### [Activity]
Scan the records for the word "center". Report each line where it occurs.
#### Excerpted data ####
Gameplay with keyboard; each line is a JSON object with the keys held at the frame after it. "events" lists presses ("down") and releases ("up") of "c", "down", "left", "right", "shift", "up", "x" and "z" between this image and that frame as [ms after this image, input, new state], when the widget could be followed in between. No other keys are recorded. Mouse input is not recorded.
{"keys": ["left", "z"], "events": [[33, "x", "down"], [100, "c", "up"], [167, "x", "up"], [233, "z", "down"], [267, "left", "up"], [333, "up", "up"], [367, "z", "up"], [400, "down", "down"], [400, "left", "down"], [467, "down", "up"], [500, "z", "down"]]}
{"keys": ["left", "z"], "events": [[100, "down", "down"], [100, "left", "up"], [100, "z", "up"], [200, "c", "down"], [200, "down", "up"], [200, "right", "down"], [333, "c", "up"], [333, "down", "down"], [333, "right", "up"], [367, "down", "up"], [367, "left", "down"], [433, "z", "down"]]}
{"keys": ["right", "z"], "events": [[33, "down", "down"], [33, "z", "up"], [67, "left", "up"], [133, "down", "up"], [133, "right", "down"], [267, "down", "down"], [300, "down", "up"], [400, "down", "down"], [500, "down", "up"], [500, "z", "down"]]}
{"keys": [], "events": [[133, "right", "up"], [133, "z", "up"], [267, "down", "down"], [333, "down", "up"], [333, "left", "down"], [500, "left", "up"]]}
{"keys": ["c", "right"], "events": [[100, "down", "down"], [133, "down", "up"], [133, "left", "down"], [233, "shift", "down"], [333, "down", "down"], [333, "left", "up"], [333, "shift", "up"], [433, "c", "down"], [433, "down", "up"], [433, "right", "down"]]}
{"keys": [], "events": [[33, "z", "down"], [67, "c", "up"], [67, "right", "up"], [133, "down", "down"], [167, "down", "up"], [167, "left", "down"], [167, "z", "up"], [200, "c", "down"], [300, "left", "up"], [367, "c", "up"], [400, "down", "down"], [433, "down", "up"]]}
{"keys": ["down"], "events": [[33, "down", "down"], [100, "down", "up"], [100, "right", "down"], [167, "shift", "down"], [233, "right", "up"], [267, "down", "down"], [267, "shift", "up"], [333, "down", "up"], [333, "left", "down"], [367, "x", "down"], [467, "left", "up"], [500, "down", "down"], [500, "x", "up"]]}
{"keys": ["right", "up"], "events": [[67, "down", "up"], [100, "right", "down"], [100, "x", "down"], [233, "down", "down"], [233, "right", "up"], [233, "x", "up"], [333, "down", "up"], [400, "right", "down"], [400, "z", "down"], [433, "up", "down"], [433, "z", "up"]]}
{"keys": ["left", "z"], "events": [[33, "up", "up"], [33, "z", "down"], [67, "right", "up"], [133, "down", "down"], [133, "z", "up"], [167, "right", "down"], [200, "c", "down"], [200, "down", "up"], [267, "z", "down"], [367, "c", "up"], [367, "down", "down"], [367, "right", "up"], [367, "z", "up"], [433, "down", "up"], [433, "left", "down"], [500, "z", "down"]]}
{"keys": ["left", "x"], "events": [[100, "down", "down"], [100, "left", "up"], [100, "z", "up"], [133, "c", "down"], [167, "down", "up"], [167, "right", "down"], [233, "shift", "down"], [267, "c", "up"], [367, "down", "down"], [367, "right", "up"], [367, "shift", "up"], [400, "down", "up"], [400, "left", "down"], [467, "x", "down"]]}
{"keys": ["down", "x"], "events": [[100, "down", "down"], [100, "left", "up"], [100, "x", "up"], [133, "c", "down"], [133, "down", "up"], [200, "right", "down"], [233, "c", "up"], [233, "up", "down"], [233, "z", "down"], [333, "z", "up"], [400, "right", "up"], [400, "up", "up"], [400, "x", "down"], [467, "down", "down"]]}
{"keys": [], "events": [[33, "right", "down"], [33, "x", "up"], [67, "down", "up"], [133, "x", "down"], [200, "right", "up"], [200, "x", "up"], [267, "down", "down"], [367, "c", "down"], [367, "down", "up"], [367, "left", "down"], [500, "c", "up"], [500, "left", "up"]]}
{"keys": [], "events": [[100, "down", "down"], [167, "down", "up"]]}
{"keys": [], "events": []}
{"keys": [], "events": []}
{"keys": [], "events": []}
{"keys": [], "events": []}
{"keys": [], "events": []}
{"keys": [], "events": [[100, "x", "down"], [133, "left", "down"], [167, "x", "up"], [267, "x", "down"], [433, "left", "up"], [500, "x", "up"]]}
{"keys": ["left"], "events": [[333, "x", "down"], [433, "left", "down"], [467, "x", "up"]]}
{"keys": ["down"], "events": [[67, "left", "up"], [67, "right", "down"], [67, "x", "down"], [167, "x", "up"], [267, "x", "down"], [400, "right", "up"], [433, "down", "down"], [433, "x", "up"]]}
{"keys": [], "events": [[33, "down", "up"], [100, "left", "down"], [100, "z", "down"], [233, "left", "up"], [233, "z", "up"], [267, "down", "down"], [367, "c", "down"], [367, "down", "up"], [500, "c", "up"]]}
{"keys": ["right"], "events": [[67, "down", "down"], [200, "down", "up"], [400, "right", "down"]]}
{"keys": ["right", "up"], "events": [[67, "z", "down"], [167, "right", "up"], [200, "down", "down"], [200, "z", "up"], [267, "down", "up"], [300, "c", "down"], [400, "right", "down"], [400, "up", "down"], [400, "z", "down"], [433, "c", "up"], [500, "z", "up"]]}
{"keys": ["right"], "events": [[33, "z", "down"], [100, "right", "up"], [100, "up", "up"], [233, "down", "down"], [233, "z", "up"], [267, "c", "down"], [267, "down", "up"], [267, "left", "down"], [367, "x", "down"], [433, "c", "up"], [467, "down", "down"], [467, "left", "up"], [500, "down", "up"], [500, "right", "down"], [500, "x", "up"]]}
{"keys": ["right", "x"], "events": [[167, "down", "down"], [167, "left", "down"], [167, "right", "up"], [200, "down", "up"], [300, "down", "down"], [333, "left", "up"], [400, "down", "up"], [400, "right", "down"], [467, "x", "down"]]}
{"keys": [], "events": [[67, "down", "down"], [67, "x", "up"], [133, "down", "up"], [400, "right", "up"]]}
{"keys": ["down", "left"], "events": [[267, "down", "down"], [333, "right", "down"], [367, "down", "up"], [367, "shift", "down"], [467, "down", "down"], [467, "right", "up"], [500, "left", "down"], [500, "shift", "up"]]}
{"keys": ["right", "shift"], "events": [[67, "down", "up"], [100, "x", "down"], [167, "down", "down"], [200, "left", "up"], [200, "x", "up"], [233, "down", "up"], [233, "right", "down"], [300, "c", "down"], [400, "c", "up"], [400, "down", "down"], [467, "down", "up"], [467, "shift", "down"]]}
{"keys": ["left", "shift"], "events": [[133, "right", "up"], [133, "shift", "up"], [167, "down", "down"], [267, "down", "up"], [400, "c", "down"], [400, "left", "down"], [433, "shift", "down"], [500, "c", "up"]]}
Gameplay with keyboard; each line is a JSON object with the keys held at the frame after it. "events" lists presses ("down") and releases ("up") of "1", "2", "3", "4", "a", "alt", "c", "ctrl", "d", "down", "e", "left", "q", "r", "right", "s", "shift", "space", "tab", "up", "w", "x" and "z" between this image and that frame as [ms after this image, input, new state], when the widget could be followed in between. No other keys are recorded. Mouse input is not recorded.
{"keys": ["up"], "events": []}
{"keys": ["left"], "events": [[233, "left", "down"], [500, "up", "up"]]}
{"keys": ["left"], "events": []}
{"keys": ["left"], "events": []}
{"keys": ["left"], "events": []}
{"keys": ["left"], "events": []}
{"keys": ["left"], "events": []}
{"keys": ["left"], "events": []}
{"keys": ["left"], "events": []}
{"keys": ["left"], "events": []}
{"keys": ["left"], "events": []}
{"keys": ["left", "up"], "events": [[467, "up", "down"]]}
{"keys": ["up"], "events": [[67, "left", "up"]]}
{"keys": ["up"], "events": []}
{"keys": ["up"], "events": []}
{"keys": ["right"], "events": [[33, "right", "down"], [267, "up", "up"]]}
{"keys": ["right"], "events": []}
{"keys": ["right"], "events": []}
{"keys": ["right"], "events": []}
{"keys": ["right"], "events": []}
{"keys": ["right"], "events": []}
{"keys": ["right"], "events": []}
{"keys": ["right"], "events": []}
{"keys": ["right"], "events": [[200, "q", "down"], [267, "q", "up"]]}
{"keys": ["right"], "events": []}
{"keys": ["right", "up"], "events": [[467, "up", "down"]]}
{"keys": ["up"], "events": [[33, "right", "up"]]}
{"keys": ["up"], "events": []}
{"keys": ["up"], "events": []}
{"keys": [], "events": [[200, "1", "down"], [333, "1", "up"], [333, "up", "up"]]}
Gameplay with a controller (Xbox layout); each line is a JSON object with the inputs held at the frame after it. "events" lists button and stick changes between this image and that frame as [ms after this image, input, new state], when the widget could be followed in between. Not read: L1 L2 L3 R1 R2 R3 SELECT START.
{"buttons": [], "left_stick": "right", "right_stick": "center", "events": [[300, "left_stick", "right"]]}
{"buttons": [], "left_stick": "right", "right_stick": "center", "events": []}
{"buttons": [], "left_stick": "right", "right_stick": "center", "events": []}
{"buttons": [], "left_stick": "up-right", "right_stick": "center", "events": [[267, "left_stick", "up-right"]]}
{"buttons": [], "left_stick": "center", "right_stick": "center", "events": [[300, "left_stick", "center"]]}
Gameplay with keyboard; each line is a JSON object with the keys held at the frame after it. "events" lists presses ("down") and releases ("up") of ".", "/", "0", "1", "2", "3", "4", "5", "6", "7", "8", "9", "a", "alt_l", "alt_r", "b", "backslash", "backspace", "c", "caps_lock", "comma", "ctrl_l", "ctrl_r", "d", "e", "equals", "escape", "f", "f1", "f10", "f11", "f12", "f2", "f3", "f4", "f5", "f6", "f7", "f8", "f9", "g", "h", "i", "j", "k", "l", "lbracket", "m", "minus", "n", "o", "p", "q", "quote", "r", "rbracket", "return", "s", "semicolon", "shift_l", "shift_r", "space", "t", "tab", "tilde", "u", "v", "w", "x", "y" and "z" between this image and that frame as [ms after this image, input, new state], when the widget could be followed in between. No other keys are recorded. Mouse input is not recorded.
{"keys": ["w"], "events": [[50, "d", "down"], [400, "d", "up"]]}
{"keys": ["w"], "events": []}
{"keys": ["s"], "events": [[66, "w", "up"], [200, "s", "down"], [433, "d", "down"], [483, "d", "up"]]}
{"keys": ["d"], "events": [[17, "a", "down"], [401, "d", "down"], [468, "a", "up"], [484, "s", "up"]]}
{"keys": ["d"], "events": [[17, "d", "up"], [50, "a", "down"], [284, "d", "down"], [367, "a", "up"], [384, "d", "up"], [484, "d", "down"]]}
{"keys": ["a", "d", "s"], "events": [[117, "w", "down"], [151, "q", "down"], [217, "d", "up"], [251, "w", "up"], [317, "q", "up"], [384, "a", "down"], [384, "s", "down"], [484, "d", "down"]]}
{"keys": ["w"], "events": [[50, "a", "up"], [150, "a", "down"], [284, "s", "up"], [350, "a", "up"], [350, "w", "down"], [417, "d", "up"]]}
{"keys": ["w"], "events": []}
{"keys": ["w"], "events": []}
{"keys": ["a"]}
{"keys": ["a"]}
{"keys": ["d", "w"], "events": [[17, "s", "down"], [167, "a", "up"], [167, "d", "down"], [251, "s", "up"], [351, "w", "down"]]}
####
### [Answer section]
{"buttons": [], "left_stick": "right", "right_stick": "center", "events": [[300, "left_stick", "right"]]}
{"buttons": [], "left_stick": "right", "right_stick": "center", "events": []}
{"buttons": [], "left_stick": "right", "right_stick": "center", "events": []}
{"buttons": [], "left_stick": "up-right", "right_stick": "center", "events": [[267, "left_stick", "up-right"]]}
{"buttons": [], "left_stick": "center", "right_stick": "center", "events": [[300, "left_stick", "center"]]}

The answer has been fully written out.